Nun holt sich Wissing also offenbar Rückendeckung von der Partei. „Nur mit einem leistungsfähigen Straßen-, Schienen-, Wasserstraßen- und Radwegenetz können wir Investitionen schnell auf die Strecke bringen und den individuellen Mobilitätsbedürfnissen der Gesellschaft gerecht werden“, heißt es laut ARD in dem Beschlussentwurf.
Ich erlebe das am eigenen Leib fast jede Woche. Ich bin da schon ab und zu in einer Moderatorenrolle. Die beiden verkehrspolitischen Ansätze von Grünen und FDP passen von Haus aus nicht unbedingt zusammen.

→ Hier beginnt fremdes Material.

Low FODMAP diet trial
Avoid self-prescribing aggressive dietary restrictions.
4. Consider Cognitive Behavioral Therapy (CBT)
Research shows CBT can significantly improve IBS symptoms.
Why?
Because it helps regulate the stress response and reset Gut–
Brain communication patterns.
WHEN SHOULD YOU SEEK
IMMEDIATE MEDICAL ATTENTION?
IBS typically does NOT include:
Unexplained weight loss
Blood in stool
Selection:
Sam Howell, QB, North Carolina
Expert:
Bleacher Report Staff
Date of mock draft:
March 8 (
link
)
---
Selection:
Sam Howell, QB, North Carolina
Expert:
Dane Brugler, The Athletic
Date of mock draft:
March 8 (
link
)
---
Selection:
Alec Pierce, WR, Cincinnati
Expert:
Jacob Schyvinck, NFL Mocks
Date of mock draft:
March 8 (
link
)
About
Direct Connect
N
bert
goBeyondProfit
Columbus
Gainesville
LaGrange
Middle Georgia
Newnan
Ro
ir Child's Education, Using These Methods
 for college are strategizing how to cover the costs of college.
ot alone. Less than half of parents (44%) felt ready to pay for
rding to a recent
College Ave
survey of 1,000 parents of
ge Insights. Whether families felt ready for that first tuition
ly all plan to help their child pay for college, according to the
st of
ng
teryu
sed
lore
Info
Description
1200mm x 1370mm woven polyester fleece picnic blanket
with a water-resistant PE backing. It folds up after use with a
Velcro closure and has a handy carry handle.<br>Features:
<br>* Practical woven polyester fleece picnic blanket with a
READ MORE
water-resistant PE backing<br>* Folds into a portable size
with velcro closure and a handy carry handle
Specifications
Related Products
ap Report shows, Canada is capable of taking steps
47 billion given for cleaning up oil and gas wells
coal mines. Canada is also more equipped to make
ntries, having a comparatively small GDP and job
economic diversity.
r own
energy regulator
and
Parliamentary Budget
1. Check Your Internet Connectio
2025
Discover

Wissing verteidigte die Pläne in der ARD-Sendung „Bericht aus Berlin“. „Natürlich bestehe ich darauf, dass diese Halbierungsziele auch tatsächlich umgesetzt werden“, erklärte Wissing. Das gelte „für die gesamte Infrastruktur“. Der Minister fügte hinzu: „Natürlich brauchen wir auch Straßenbau. Sie müssen sich ja nur anschauen, wie viele Güter wir auf der Straße transportieren.“
Auch das ZDF-Politmagazin „Berlin direkt“ griff das Thema am Sonntag auf. „Die Aufgabe bei der Bahn ist riesig. Zugleich haben wir eines der dichtesten Straßennetze der Welt, da müssen wir dafür sorgen, dass das in Schuss kommt“, sagte Grünen-Verkehrsexperte Stefan Gelbhaar. Nehme man diese beiden Aufgaben ernst, bleibe „nicht viel Raum für Neubaufantasien“. Wissing betonte im ZDF wiederum, auf dem Weg zum Einhalten der Klimaziele dürften „die Supermarktregale nicht leer bleiben“. SPD-Fraktionsvize Detlef Müller konstatierte, die verkehrspolitischen Ansätze von FDP und Grünen „passen nicht unbedingt zusammen“. Ein wenig ergriff Müller aber Partei: Bahnprojekte und Brückenprojekte seien „prioritär“ zu behandeln, sagte er dem Sender.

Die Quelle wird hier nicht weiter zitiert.